» **Problem requirements**: Copy out every line of the entries below with no changes.

» **Exercise material**:

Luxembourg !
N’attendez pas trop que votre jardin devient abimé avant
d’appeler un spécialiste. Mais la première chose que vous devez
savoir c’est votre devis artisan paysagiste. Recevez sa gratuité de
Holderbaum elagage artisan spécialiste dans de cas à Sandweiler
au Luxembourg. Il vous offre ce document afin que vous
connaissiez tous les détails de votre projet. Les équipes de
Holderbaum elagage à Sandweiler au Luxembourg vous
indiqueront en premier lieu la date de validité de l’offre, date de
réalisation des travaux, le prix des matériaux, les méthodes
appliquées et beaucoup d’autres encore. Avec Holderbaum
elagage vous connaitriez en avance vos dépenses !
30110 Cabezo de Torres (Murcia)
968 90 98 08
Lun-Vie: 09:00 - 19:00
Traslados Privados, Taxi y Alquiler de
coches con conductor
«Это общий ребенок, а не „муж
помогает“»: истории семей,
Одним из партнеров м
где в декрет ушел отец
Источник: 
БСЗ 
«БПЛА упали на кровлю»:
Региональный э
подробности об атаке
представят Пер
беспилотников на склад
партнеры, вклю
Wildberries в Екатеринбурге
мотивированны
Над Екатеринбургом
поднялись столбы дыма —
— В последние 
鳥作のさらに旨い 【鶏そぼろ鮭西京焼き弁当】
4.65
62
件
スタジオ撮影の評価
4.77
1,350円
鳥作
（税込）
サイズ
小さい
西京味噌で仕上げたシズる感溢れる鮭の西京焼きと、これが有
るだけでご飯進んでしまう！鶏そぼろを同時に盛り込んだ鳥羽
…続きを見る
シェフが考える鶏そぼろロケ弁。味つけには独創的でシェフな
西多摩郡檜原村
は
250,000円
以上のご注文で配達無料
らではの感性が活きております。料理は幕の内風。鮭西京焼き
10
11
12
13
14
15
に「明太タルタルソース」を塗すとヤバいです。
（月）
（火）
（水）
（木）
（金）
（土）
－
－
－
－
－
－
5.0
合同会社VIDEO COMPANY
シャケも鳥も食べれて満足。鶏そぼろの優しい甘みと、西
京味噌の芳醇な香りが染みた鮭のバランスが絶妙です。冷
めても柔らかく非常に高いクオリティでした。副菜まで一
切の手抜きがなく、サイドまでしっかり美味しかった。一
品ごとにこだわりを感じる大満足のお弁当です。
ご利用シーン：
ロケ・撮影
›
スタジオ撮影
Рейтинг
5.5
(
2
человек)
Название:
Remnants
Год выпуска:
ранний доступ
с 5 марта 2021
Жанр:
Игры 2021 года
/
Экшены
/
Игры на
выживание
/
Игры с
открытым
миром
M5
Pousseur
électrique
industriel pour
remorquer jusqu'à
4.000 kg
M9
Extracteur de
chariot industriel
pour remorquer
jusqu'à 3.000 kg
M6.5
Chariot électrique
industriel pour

» **Answer below**:
Luxembourg !
N’attendez pas trop que votre jardin devient abimé avant
d’appeler un spécialiste. Mais la première chose que vous devez
savoir c’est votre devis artisan paysagiste. Recevez sa gratuité de
Holderbaum elagage artisan spécialiste dans de cas à Sandweiler
au Luxembourg. Il vous offre ce document afin que vous
connaissiez tous les détails de votre projet. Les équipes de
Holderbaum elagage à Sandweiler au Luxembourg vous
indiqueront en premier lieu la date de validité de l’offre, date de
réalisation des travaux, le prix des matériaux, les méthodes
appliquées et beaucoup d’autres encore. Avec Holderbaum
elagage vous connaitriez en avance vos dépenses !
30110 Cabezo de Torres (Murcia)
968 90 98 08
Lun-Vie: 09:00 - 19:00
Traslados Privados, Taxi y Alquiler de
coches con conductor
«Это общий ребенок, а не „муж
помогает“»: истории семей,
Одним из партнеров м
где в декрет ушел отец
Источник: 
БСЗ 
«БПЛА упали на кровлю»:
Региональный э
подробности об атаке
представят Пер
беспилотников на склад
партнеры, вклю
Wildberries в Екатеринбурге
мотивированны
Над Екатеринбургом
поднялись столбы дыма —
— В последние 
鳥作のさらに旨い 【鶏そぼろ鮭西京焼き弁当】
4.65
62
件
スタジオ撮影の評価
4.77
1,350円
鳥作
（税込）
サイズ
小さい
西京味噌で仕上げたシズる感溢れる鮭の西京焼きと、これが有
るだけでご飯進んでしまう！鶏そぼろを同時に盛り込んだ鳥羽
…続きを見る
シェフが考える鶏そぼろロケ弁。味つけには独創的でシェフな
西多摩郡檜原村
は
250,000円
以上のご注文で配達無料
らではの感性が活きております。料理は幕の内風。鮭西京焼き
10
11
12
13
14
15
に「明太タルタルソース」を塗すとヤバいです。
（月）
（火）
（水）
（木）
（金）
（土）
－
－
－
－
－
－
5.0
合同会社VIDEO COMPANY
シャケも鳥も食べれて満足。鶏そぼろの優しい甘みと、西
京味噌の芳醇な香りが染みた鮭のバランスが絶妙です。冷
めても柔らかく非常に高いクオリティでした。副菜まで一
切の手抜きがなく、サイドまでしっかり美味しかった。一
品ごとにこだわりを感じる大満足のお弁当です。
ご利用シーン：
ロケ・撮影
›
スタジオ撮影
Рейтинг
5.5
(
2
человек)
Название:
Remnants
Год выпуска:
ранний доступ
с 5 марта 2021
Жанр:
Игры 2021 года
/
Экшены
/
Игры на
выживание
/
Игры с
открытым
миром
M5
Pousseur
électrique
industriel pour
remorquer jusqu'à
4.000 kg
M9
Extracteur de
chariot industriel
pour remorquer
jusqu'à 3.000 kg
M6.5
Chariot électrique
industriel pour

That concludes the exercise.